Senior Data Engineer
- 1675 Broadway, New York, NY 10019, USA
Part of Publicis Groupe (Euronext Paris Exchange: FR0000130577; CAC 40 index), Publicis Spine was established in 2017 to serve the data and analytics and technology needs of Publicis Groupe agencies and their clients. Its mission is to grow clients’ businesses through the transformative application of data and is the home to Publicis Groupe’s proprietary technology platform, Publicis PeopleCloud. It includes a consistent, transparent, best-in-class approach to data, analytics solutions, partnerships and technology via a closely joined network of engineers, technology experts, product designers, analysts and data scientists all empowering marketing and digital business transformation.
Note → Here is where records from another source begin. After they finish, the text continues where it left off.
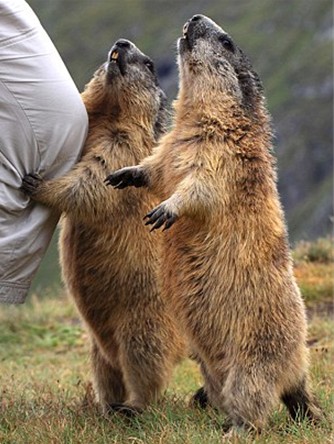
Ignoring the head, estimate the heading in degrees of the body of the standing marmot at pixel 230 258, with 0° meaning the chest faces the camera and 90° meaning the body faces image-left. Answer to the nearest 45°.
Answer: approximately 90°

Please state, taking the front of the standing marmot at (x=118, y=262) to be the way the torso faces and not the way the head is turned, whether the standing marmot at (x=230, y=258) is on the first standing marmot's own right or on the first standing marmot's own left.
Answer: on the first standing marmot's own left

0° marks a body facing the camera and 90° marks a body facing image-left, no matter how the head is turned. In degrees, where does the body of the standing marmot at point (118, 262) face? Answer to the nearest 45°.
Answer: approximately 45°
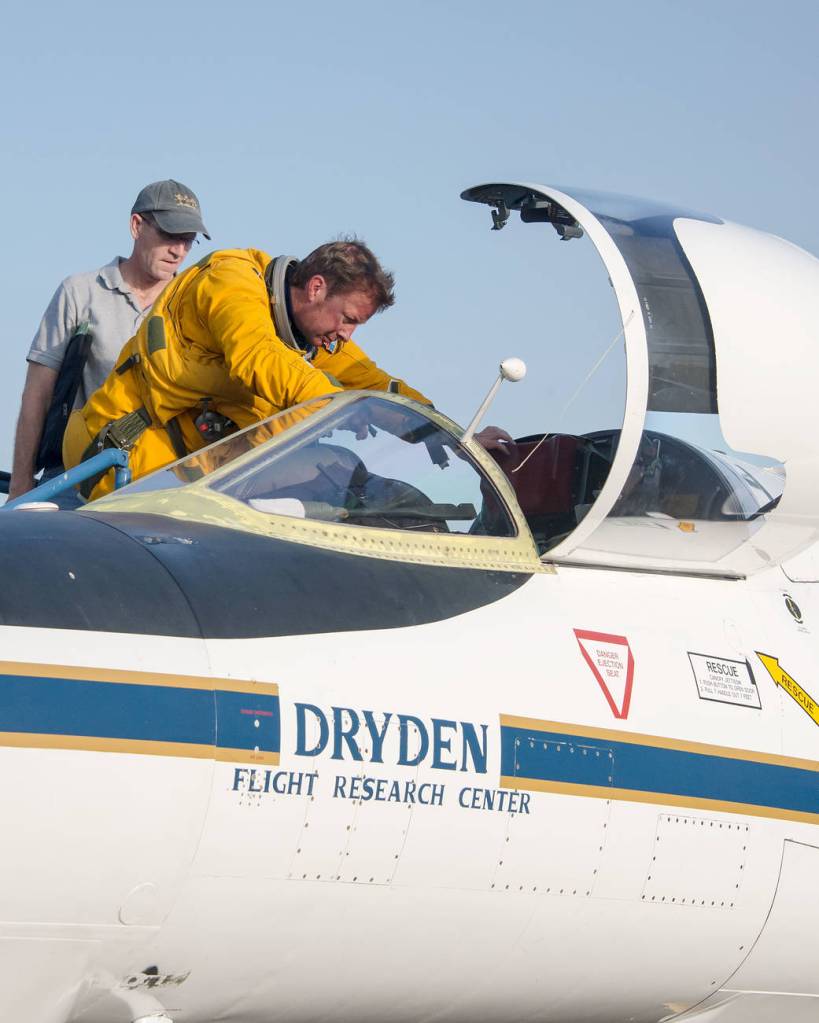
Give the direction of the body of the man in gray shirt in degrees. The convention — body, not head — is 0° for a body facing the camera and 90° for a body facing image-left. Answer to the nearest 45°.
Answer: approximately 315°

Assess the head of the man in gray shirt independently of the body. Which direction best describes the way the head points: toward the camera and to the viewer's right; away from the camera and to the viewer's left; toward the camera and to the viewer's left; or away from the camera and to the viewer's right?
toward the camera and to the viewer's right

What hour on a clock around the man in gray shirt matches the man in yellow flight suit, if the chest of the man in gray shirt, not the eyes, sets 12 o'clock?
The man in yellow flight suit is roughly at 1 o'clock from the man in gray shirt.
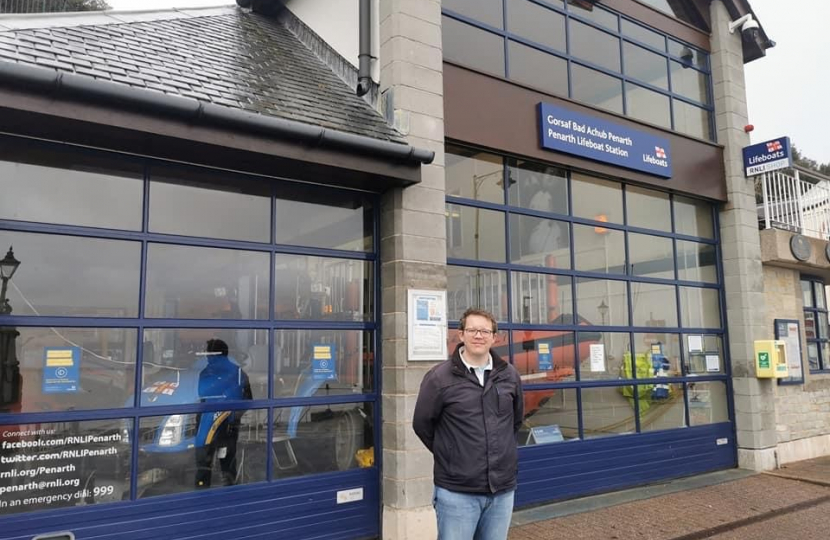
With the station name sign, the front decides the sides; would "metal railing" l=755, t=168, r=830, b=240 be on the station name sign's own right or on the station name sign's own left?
on the station name sign's own left

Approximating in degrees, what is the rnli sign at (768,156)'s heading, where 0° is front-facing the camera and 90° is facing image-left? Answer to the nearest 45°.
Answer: approximately 45°

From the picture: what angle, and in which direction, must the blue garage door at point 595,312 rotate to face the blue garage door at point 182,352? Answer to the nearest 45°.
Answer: approximately 90° to its right

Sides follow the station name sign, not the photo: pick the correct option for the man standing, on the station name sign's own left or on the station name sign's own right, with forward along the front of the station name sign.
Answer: on the station name sign's own right

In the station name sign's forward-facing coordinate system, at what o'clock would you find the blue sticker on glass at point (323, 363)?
The blue sticker on glass is roughly at 3 o'clock from the station name sign.

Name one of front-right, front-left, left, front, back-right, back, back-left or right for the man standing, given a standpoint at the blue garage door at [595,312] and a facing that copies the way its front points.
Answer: front-right

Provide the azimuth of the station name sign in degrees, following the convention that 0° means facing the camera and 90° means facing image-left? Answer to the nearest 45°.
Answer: approximately 315°

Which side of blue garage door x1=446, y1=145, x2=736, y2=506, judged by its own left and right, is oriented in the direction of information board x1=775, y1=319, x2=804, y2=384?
left

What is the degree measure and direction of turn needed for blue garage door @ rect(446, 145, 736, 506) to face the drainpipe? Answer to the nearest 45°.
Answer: approximately 90° to its right

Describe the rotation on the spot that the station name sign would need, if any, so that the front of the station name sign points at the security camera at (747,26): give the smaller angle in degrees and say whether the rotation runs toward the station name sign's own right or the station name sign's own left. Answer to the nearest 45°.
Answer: approximately 90° to the station name sign's own left

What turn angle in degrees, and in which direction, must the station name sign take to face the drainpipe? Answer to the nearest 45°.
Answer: approximately 90° to its right
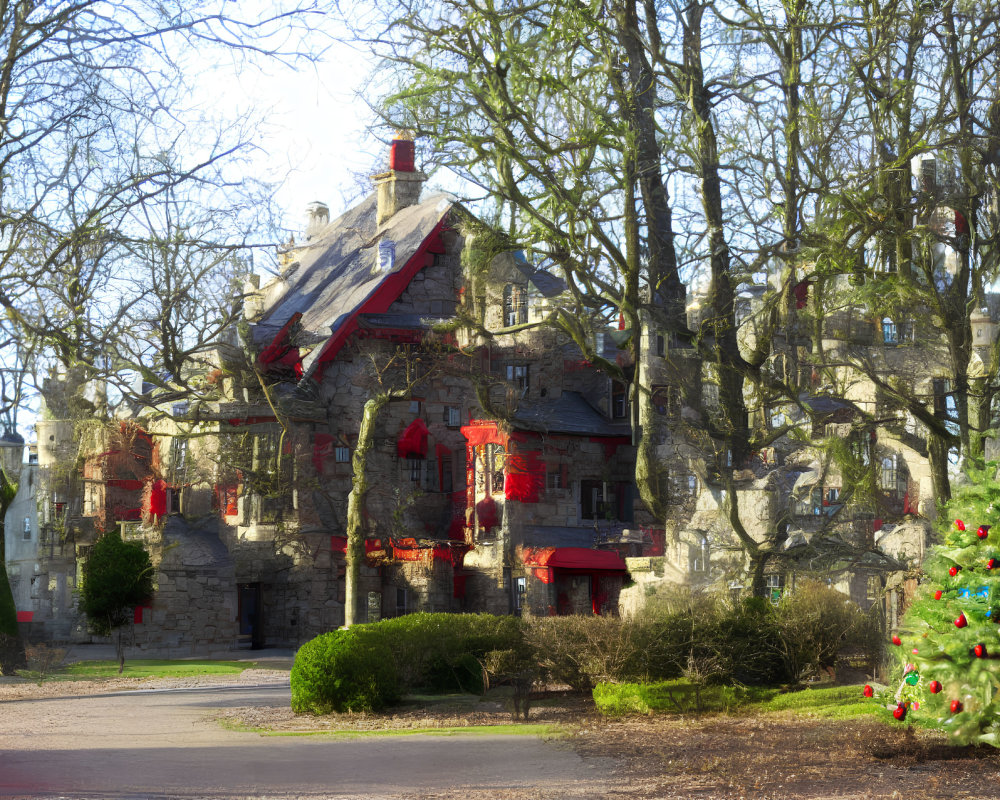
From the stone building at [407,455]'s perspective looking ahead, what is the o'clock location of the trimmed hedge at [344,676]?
The trimmed hedge is roughly at 12 o'clock from the stone building.

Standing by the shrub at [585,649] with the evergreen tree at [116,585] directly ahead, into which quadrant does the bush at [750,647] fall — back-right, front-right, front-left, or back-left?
back-right

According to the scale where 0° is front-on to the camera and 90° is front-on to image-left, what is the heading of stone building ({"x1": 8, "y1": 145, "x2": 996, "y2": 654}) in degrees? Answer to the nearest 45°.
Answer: approximately 0°

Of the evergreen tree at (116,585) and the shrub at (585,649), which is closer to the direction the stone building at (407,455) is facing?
the shrub

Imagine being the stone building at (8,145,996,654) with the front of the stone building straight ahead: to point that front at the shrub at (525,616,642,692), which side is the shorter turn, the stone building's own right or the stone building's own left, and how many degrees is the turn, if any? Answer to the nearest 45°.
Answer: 0° — it already faces it

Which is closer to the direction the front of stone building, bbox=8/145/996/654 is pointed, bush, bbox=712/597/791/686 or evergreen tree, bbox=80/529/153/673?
the bush

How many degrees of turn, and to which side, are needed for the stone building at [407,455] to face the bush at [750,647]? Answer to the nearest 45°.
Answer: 0° — it already faces it

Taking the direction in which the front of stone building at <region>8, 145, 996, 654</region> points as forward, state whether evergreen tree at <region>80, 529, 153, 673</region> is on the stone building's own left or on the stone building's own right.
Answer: on the stone building's own right
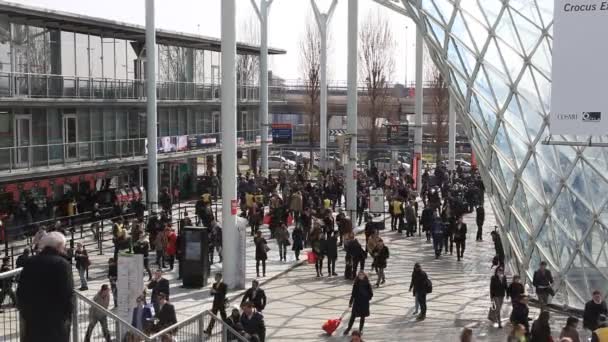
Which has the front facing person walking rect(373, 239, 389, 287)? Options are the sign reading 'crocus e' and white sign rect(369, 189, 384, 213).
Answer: the white sign

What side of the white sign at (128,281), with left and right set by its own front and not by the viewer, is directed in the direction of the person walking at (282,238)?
back

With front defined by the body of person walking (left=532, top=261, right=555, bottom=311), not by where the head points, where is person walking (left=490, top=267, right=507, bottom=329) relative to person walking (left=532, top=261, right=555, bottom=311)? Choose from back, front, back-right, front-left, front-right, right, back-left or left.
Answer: front-right

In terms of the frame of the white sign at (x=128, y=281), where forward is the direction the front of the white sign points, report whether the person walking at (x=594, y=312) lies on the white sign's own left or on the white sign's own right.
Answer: on the white sign's own left

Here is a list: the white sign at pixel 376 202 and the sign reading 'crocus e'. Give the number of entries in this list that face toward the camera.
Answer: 2

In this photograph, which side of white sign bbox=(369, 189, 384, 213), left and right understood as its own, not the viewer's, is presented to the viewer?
front

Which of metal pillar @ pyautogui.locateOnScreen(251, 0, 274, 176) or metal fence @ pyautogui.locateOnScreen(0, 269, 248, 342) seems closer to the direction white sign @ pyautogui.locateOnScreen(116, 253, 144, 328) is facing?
the metal fence

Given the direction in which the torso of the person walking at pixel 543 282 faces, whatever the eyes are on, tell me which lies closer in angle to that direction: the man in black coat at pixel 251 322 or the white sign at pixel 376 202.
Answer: the man in black coat

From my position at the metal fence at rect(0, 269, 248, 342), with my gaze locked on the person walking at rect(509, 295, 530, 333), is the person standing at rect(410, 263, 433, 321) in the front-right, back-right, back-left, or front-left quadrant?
front-left

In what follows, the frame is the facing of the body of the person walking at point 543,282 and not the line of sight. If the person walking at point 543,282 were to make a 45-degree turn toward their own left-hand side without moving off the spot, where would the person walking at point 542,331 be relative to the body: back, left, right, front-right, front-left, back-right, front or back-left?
front-right

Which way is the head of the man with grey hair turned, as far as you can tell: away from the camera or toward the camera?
away from the camera

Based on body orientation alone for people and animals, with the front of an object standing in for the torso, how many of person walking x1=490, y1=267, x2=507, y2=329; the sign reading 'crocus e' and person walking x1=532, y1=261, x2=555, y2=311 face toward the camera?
3
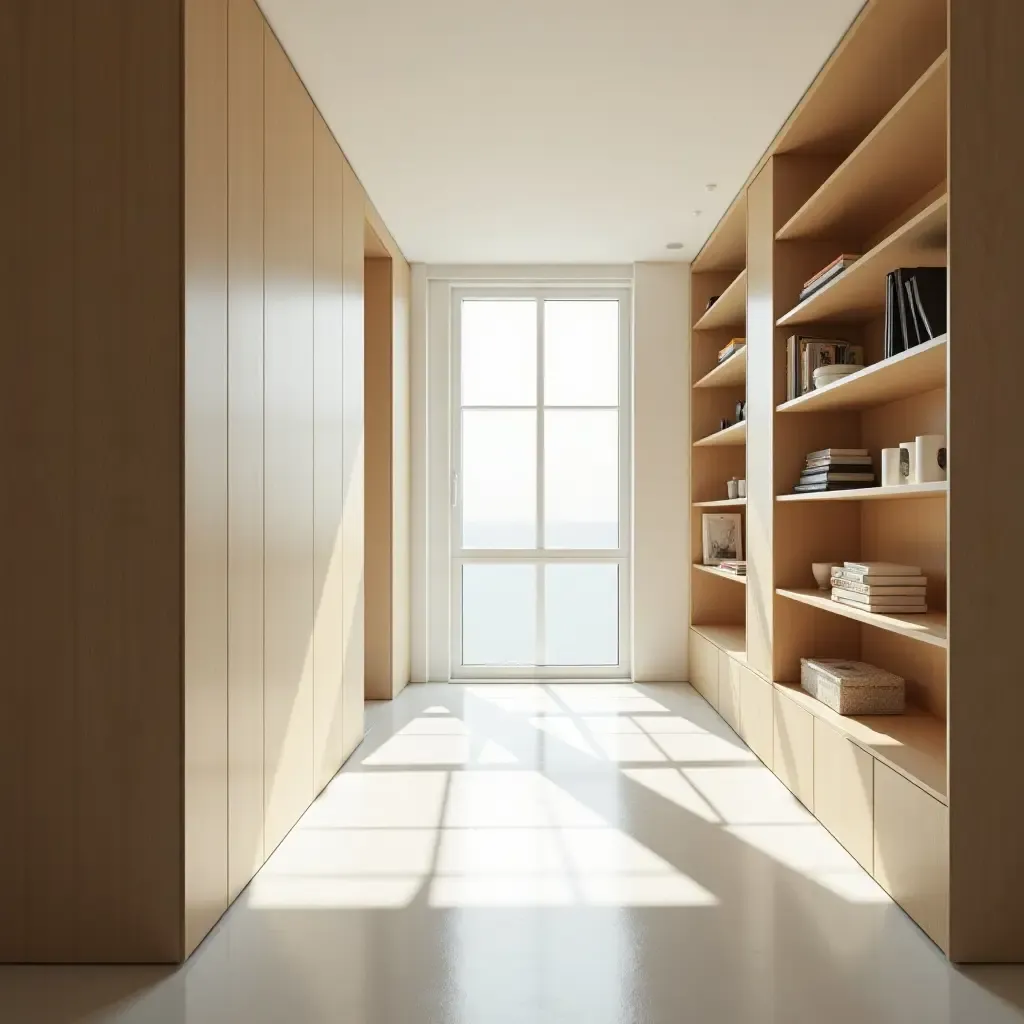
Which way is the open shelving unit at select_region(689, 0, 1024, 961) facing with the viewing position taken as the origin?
facing to the left of the viewer

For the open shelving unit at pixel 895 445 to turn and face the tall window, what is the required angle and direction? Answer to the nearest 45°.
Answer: approximately 45° to its right
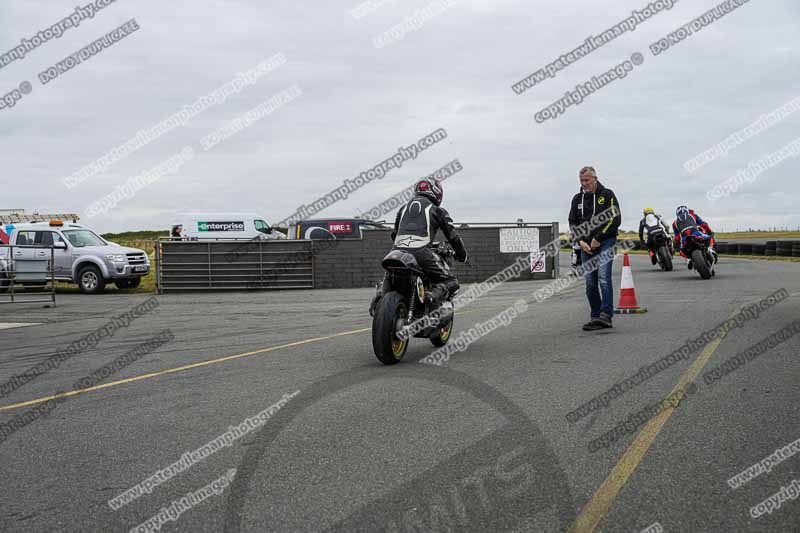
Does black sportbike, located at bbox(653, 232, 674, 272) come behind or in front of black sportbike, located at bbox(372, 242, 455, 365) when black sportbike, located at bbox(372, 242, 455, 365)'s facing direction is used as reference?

Our global platform is Publicis PeopleCloud. It starts with a simple principle: the more we know about people, the more we can drive brand growth by converting people at scale. Publicis PeopleCloud is an end-to-end platform that organizes data into Publicis IDs, integrating 1st, 2nd, and 3rd party data and using machine learning to match cookies, devices, and offline behaviors to actual people, in a privacy-compliant manner. Aggregating these IDs provides a basis for growth planning, building audiences, creating content, managing and measuring consumer campaigns. The platform sits within the Publicis Spine and supports the full spectrum of marketing transformation and digital business transformation for our clients.
We are built on the foundation of Trust, Talent, Transformation:
Trust is the cornerstone upon which we build our relationships. We hold ourselves to the highest standards of how a partner should behave.
We treat our people and our clients with respect, transparency and honesty.
This is first and foremost a people business. We are committed to ensuring Publicis Media a destination for the best talent in our industry. We value people as individuals, growing ourselves as we grow our client’s business.
True transformation comes when we stop managing change, and instead initiate change. We believe in our purpose to be the admired force for business transformation. We believe that focusing on performance and results has the power to transform client business.
We are looking for a talented Data Engineer for an exciting opportunity on the data engineering team. You would be involved with designing workflows for data and analytics tools that are a big part of the road-map for 2019 and managing data and infrastructure to efficiently query data in the billions. Candidates considered based on their ability to design large distributed technical solutions, manage and optimize data pipeline projects resulting in actionable data and data pipelines which support the larger organization.
This position can be based in New York City, Chicago or Boston.
- Architect, Design and Maintain Data Pipelines through the lifecycle of the product
- Optimize and Monitor existing data pipelines using AWS infrastructure.
- Write Python/Scala applications for data processing and job scheduling
- Understand and Manage massive data-stores.
- Integrate products from data pipelines into APIs built in Ruby/Rails
- Expose large data sets
- Enjoy being challenged and solve complex problems on a daily basis.
- Design efficient and robust ETL workflows.
- Manage real time streaming application and data flow.
- Investigate, procure and ramp up to new technologies.
- Work in teams and collaborate with others to clarify requirements.
- Build analytics tools that utilize the data pipelines to provide meaningful insights into data.
- Bachelor's Degree in Mathematics, Computer Science/Engineering, Statistics
- 4-7 years data engineering or data science experience (Scala required and python a plus)
- Must have a strong programming, software engineering background.
- Proficient understanding of distributed computing principles.
- Strong experience with relational SQLand NoSQL databases.
- Knowledge of Big Data Architectures: Hive/Hadoop, Redis, etc.
- Experience with Big Data tools and concepts: Spark, HDFS, MapReduce etc.
- Experience with AWS cloud services: EC2, EMR, RDS, Redshift, Lambda, Kinesis.
- Experience with fast search and analytics engines: Elasticsearch, Lucene, etc.
- Experience with data streams (Kinesis or Kafka)
- Experience with data pipeline workflow management tools like AWS Pipelines (Airflow a plus)
- Experience with Various machine learning concepts a plus
- Excellent oral and written communication skills.
All your information will be kept confidential according to EEO guidelines.